Greatness is Inherited

By Brandon Badillo

My experience with People to People as a student ambassador is something that is very difficult to put into words. The emotions that I experienced were probably every emotion humans can have all crammed into a two week period of time. The people I met in Japan were kind, curious, and very interested in me and my lifestyle. I enjoyed my travel, but I didn’t realize just how much this experience had effected me until I returned home.

Three days after I arrived home in Texas, my father, suddenly suffered a massive coronary and passed away. In one week’s time, I went from the happiest time in my life and stepped into my worst nightmare. He was only forty-one years old.

After the shock of this tragedy I suddenly felt guilty. If he had not been working so hard to send me on this trip, he wouldn’t have died. We are not rich, and he had to work a lot of overtime to make the money for me to go to Japan. I really thought I killed him

At the funeral, some of his co-workers told my mom that my father talked all time about “his boy going to Japan”. He was so proud of me. He was giving me a chance to do something he knew he would probably never do.

My dad was a Mexican immigrant. He walked here from Mexico when he was nineteen years old. He had not clothes, no money and no idea how to communicate with the people in Texas because he only spoke Spanish. He took jobs as a dishwasher and busboy and taught himself English. Years later he met my mom and the rest is history.

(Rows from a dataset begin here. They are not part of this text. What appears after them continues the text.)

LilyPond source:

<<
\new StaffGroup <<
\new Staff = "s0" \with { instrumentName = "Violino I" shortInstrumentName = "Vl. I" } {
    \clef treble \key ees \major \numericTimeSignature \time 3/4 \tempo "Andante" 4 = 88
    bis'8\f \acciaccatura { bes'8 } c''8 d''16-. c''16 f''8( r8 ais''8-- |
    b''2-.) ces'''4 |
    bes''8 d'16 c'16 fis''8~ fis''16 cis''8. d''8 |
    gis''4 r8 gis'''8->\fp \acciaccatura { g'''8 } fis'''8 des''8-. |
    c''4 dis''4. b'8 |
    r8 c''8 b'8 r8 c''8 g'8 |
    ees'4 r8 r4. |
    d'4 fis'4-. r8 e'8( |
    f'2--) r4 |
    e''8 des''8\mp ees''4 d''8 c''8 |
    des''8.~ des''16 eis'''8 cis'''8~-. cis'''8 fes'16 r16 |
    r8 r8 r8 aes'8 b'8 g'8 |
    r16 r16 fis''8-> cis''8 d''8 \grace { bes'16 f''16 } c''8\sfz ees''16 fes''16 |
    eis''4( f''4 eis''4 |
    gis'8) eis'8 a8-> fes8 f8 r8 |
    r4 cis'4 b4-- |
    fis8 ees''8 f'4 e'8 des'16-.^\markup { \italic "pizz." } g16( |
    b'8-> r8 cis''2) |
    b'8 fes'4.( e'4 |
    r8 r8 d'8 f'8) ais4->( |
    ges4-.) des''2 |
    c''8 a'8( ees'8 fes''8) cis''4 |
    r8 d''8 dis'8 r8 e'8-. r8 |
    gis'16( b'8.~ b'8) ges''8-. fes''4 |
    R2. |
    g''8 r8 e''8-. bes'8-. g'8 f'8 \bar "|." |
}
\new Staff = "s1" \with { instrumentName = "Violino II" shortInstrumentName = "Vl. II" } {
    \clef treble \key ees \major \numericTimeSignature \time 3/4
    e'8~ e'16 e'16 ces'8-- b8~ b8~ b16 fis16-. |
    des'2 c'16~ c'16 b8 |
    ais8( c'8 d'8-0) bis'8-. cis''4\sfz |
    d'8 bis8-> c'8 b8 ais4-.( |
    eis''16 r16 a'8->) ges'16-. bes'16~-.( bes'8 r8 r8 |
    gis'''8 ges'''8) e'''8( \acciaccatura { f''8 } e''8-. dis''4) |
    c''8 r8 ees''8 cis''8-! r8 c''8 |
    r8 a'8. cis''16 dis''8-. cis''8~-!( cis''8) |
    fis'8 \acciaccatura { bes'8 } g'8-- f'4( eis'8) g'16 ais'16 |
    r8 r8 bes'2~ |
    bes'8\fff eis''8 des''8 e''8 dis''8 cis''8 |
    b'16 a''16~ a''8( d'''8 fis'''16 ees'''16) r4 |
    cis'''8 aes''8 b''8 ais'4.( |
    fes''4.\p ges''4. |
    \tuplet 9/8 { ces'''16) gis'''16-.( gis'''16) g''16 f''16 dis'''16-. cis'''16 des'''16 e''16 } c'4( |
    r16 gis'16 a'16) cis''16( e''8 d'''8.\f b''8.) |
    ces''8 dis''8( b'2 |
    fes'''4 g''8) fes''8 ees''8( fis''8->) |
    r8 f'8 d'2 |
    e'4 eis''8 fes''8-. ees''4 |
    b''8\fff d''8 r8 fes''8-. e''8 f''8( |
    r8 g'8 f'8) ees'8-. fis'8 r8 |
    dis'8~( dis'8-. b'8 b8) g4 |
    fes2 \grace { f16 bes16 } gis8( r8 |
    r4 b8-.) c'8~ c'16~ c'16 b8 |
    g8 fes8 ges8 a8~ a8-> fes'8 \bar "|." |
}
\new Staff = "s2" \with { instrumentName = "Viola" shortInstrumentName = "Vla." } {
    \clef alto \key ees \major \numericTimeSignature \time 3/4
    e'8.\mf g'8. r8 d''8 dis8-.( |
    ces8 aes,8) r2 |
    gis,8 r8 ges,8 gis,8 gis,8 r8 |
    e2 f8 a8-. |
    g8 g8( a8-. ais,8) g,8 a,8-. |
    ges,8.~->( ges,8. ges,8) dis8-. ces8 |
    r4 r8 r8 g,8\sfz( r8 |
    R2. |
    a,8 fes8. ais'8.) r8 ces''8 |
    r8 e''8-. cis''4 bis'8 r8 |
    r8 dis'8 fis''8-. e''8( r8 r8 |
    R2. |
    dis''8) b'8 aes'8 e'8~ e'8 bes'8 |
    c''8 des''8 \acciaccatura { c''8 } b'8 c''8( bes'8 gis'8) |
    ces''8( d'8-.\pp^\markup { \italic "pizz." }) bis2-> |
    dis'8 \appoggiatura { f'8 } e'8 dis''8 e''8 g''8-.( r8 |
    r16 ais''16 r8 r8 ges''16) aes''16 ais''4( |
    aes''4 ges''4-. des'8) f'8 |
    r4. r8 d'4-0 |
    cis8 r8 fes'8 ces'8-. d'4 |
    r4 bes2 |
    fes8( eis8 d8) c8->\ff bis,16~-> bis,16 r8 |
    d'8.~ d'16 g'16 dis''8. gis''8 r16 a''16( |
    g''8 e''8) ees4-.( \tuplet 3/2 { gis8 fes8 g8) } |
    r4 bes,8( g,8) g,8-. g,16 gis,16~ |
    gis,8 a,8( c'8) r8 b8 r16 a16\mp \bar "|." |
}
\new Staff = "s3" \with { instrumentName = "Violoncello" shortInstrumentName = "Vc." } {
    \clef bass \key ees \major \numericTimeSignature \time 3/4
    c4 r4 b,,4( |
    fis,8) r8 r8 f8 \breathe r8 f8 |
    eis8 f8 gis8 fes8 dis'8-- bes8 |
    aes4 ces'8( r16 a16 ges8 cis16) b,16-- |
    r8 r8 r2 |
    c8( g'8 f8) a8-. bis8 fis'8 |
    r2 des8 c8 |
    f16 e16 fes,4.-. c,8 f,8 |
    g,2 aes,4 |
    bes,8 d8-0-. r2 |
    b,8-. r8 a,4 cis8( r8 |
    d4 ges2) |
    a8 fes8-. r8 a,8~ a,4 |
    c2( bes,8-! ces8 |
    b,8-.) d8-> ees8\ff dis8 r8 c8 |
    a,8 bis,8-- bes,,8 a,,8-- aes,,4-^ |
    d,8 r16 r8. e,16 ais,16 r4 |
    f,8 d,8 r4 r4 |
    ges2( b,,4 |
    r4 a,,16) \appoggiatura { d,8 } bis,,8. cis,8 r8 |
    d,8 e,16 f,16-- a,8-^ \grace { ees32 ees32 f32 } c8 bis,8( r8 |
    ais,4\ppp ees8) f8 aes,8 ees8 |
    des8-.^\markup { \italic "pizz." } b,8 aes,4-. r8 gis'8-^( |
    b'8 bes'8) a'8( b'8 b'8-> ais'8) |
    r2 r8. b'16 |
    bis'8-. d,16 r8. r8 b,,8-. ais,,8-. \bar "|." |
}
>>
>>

When I was in Japan, I realized for the first time what he must have felt when he came here. I was afraid, but I was excited and wanted to learn as much as I could. The things I learned weren’t what I expected out of this experience at all. I thought I would learn about a different culture and country, but, I learned about life.

In Hiroshima, I was afraid to see where so many lives were destroyed. I was afraid of how the Japanese people would treat me. I though they would hate me for coming from the country that dropped hat bomb on so many innocent people. But, they were happy to see me and thrilled to meet me. They were as serious about preventing that terrible thing from ever happening again as we are. They aren’t so different from us at all.

I was surprised that I noticed that we shared a lot of the same ideals and goals. I was surprised to realize that I had opinions and goals all my own. It was the first time I think that I realized that even thought I was only thirteen that I could make a difference.

That trip was also the first time I had ever been away from my family for more than one night. I had to make my own way and handle my own problems. I was separated one day from my group on a crowded street, but, I did what I was taught and was reunited quickly and safely. I did it all by myself and that had never happened before. I was scared but I figured out what to do and I stayed calm.

A lot of things happened on that trip, some exciting and some scary. That was what made it so fun. Going to another country and learning about others is a big part of the reason People to People was created in the first place, but what happens to you after you return home from this experience is where this organization succeeds.

Before my trip, I don’t know how I would have reacted to my father’s death, but now I know that my dad was an ambassador himself and didn’t even know it. He wanted me to go to far away lands and meet people and see the world from a different point of view, much like he did when he was young. His death was not my fault at all because he wanted these great things for me and he wouldn’t have had it any other way.

Now, I am more confident. I know I am strong. I made it all the way to the other side of the world and back. I met wonderful people. I saw amazing things and learned more about myself than I even knew there was to know. I am my father’s son, and I know I can do whatever I want to do. He is with me and he is an example to me.

The world is big and I am free to adventure out into it, fears and all. I choose to face those fears head on and hold my head up high. I will be a man someday and I will be a great man because my dad had a dream for me, and People to People will be there to help me live his dream, one country at a time.